The main indications leading to a possible diagnosis of CJD are rapid dementia and two or more of a range of neurological symptoms including unsteady gait or coordination, visual impairment, weakness or abnormal movements, sudden jerking movements and akinetic mutism. The brains of people and animals affected with a prion disease have a “spongy” appearance microscopically caused by numerous tiny holes (vacuoles). This characteristic damage is known as spongiform encephalopathy. When the diagnosis of CJD is suspected, a number of investigations are usually carried out. These are helpful in excluding other conditions and some findings can support a diagnosis of probable CJD.

Diagnostic Tools


An electroencephalogram (EEG) often shows a characteristic change in the brain waves in sporadic CJD. In about 60% of sporadic CJD patients there will be a characteristic abnormality of brain wave pattern.

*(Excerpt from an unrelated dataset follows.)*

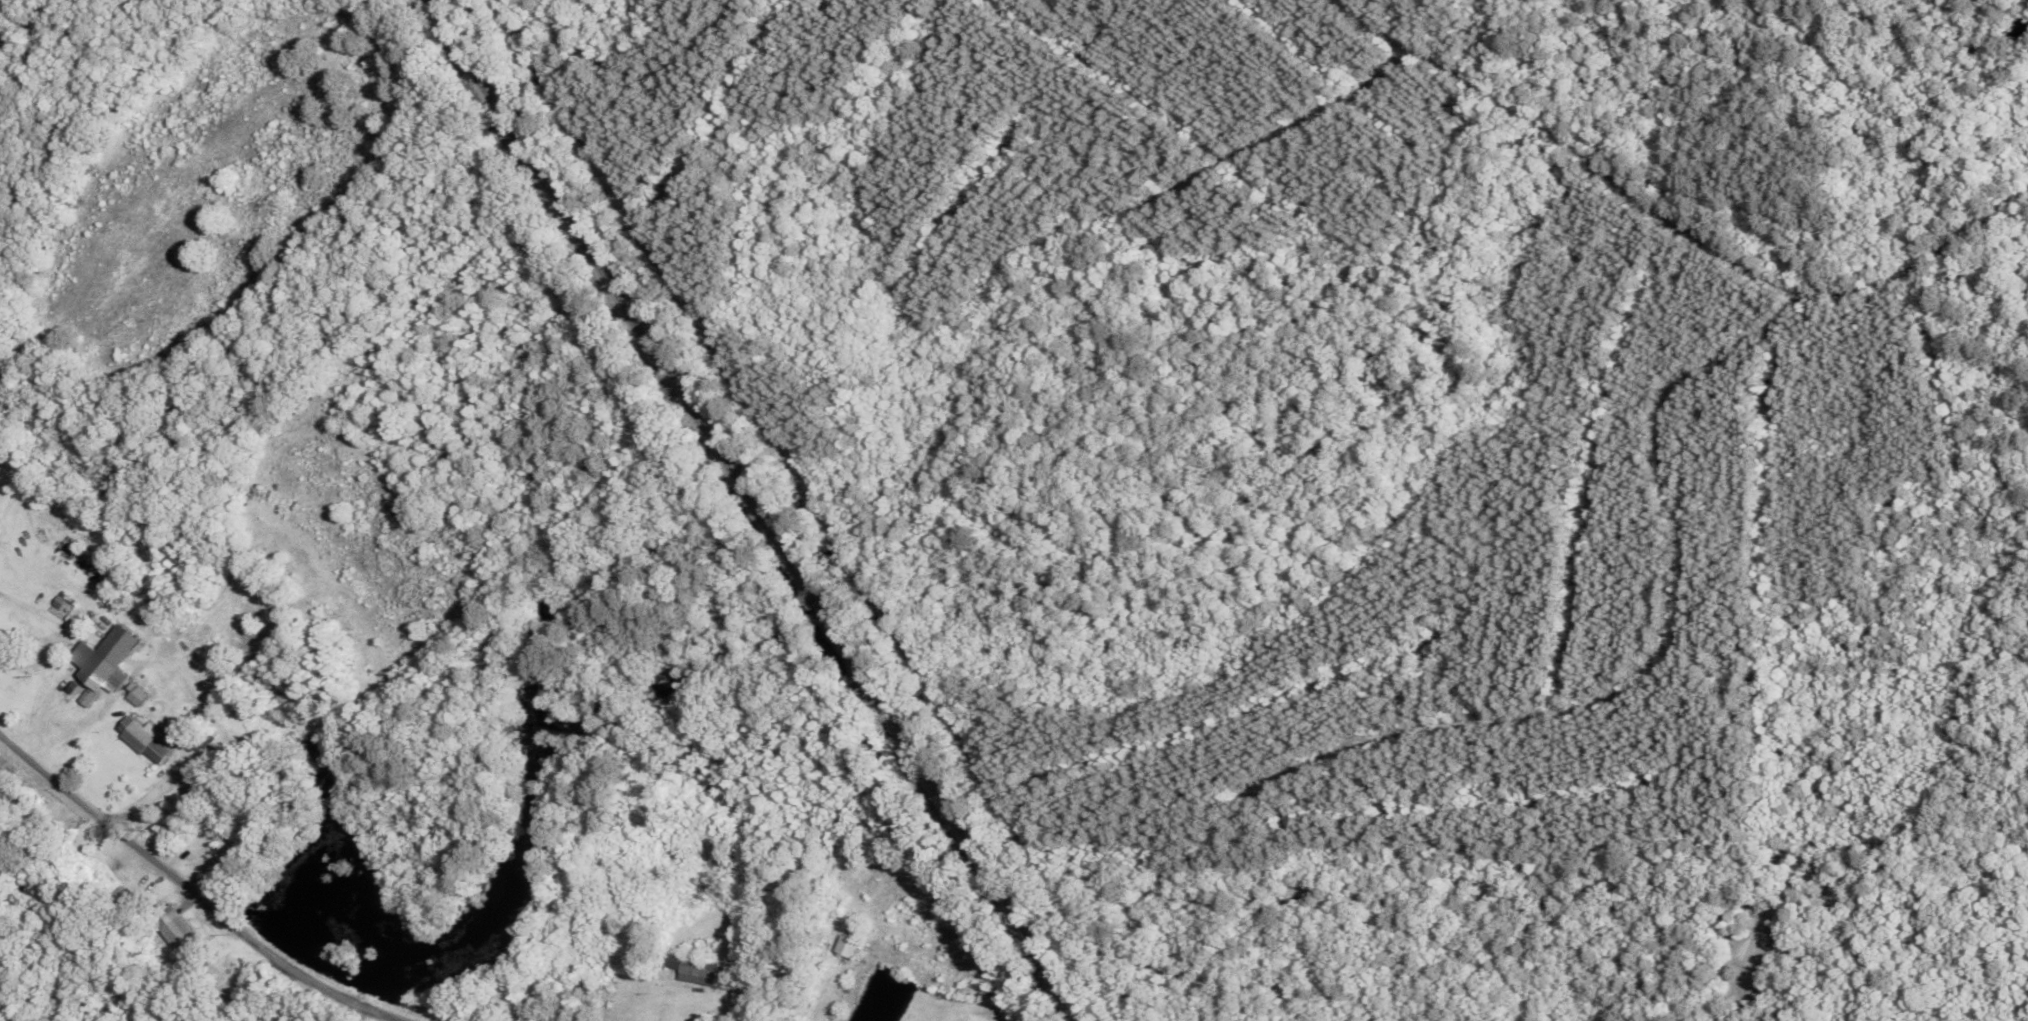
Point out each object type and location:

Magnetic resonance imaging (MRI) produces an image of the brain which is useful in ruling out other conditions such as a brain tumour as well as supporting the diagnosis of CJD. It is used to look at brain structure and there are features on the MRI that are very characteristic of CJD. Sometimes, a brain MRI can be helpful in differentiating CJD from vCJD prior to a definitive diagnosis at autopsy.

Lumbar puncture

A particular protein called 14-3-3 in the cerebrospinal fluid (CSF), associated with the rapid loss of brain cells, is very helpful in the diagnosis of sporadic CJD, and although not perfect, it has a sensitivity of 85–90%. CSF testing looks for the presence of the 14-3-3 protein which has nothing to do with the prion protein. This non-specific 14-3-3 protein is believed to be present in the spinal fluid when affected neurons die and release this normal cellular protein that leaks into the spinal fluid. For further information contact the Australian National CJD Registry (ANCJDR).

The ANCJDR is continually looking to adopt improvements in diagnostic capacity, including such techniques as the RT-QuIC.